-- Material for this exercise follows --
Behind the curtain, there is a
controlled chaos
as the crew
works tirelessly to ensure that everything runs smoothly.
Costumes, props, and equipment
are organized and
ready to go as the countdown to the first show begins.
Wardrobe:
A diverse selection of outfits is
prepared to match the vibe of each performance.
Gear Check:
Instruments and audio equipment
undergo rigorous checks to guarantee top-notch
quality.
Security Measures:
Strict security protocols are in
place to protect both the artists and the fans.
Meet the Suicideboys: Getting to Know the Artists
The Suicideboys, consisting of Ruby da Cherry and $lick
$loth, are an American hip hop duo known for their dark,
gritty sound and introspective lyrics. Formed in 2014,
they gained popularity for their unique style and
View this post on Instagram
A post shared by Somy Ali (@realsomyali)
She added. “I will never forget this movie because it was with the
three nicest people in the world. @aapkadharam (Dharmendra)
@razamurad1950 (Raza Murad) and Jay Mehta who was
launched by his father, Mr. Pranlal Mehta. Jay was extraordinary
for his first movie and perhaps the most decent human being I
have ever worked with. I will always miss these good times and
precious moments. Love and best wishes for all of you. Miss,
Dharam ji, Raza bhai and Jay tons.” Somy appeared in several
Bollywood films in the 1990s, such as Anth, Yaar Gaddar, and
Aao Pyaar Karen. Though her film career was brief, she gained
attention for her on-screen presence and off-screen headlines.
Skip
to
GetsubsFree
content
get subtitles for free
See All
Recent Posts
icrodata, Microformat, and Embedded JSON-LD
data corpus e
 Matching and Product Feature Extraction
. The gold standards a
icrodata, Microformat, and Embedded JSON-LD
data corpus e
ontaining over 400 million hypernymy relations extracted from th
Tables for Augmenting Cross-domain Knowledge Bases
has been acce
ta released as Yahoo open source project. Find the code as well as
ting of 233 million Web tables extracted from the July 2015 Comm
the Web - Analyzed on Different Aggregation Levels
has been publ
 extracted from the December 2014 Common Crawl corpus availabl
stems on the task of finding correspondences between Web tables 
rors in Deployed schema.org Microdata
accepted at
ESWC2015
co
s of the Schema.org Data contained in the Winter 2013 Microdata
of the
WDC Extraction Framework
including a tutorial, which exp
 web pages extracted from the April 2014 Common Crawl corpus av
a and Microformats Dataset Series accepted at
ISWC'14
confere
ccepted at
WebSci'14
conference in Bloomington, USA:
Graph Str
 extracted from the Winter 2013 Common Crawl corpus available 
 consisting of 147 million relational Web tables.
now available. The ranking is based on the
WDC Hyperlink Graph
-- Material for this exercise concluded --
- Task description -
Return all of the material above exactly as it stands.

- Output of the task -
Behind the curtain, there is a
controlled chaos
as the crew
works tirelessly to ensure that everything runs smoothly.
Costumes, props, and equipment
are organized and
ready to go as the countdown to the first show begins.
Wardrobe:
A diverse selection of outfits is
prepared to match the vibe of each performance.
Gear Check:
Instruments and audio equipment
undergo rigorous checks to guarantee top-notch
quality.
Security Measures:
Strict security protocols are in
place to protect both the artists and the fans.
Meet the Suicideboys: Getting to Know the Artists
The Suicideboys, consisting of Ruby da Cherry and $lick
$loth, are an American hip hop duo known for their dark,
gritty sound and introspective lyrics. Formed in 2014,
they gained popularity for their unique style and
View this post on Instagram
A post shared by Somy Ali (@realsomyali)
She added. “I will never forget this movie because it was with the
three nicest people in the world. @aapkadharam (Dharmendra)
@razamurad1950 (Raza Murad) and Jay Mehta who was
launched by his father, Mr. Pranlal Mehta. Jay was extraordinary
for his first movie and perhaps the most decent human being I
have ever worked with. I will always miss these good times and
precious moments. Love and best wishes for all of you. Miss,
Dharam ji, Raza bhai and Jay tons.” Somy appeared in several
Bollywood films in the 1990s, such as Anth, Yaar Gaddar, and
Aao Pyaar Karen. Though her film career was brief, she gained
attention for her on-screen presence and off-screen headlines.
Skip
to
GetsubsFree
content
get subtitles for free
See All
Recent Posts
icrodata, Microformat, and Embedded JSON-LD
data corpus e
 Matching and Product Feature Extraction
. The gold standards a
icrodata, Microformat, and Embedded JSON-LD
data corpus e
ontaining over 400 million hypernymy relations extracted from th
Tables for Augmenting Cross-domain Knowledge Bases
has been acce
ta released as Yahoo open source project. Find the code as well as
ting of 233 million Web tables extracted from the July 2015 Comm
the Web - Analyzed on Different Aggregation Levels
has been publ
 extracted from the December 2014 Common Crawl corpus availabl
stems on the task of finding correspondences between Web tables 
rors in Deployed schema.org Microdata
accepted at
ESWC2015
co
s of the Schema.org Data contained in the Winter 2013 Microdata
of the
WDC Extraction Framework
including a tutorial, which exp
 web pages extracted from the April 2014 Common Crawl corpus av
a and Microformats Dataset Series accepted at
ISWC'14
confere
ccepted at
WebSci'14
conference in Bloomington, USA:
Graph Str
 extracted from the Winter 2013 Common Crawl corpus available 
 consisting of 147 million relational Web tables.
now available. The ranking is based on the
WDC Hyperlink Graph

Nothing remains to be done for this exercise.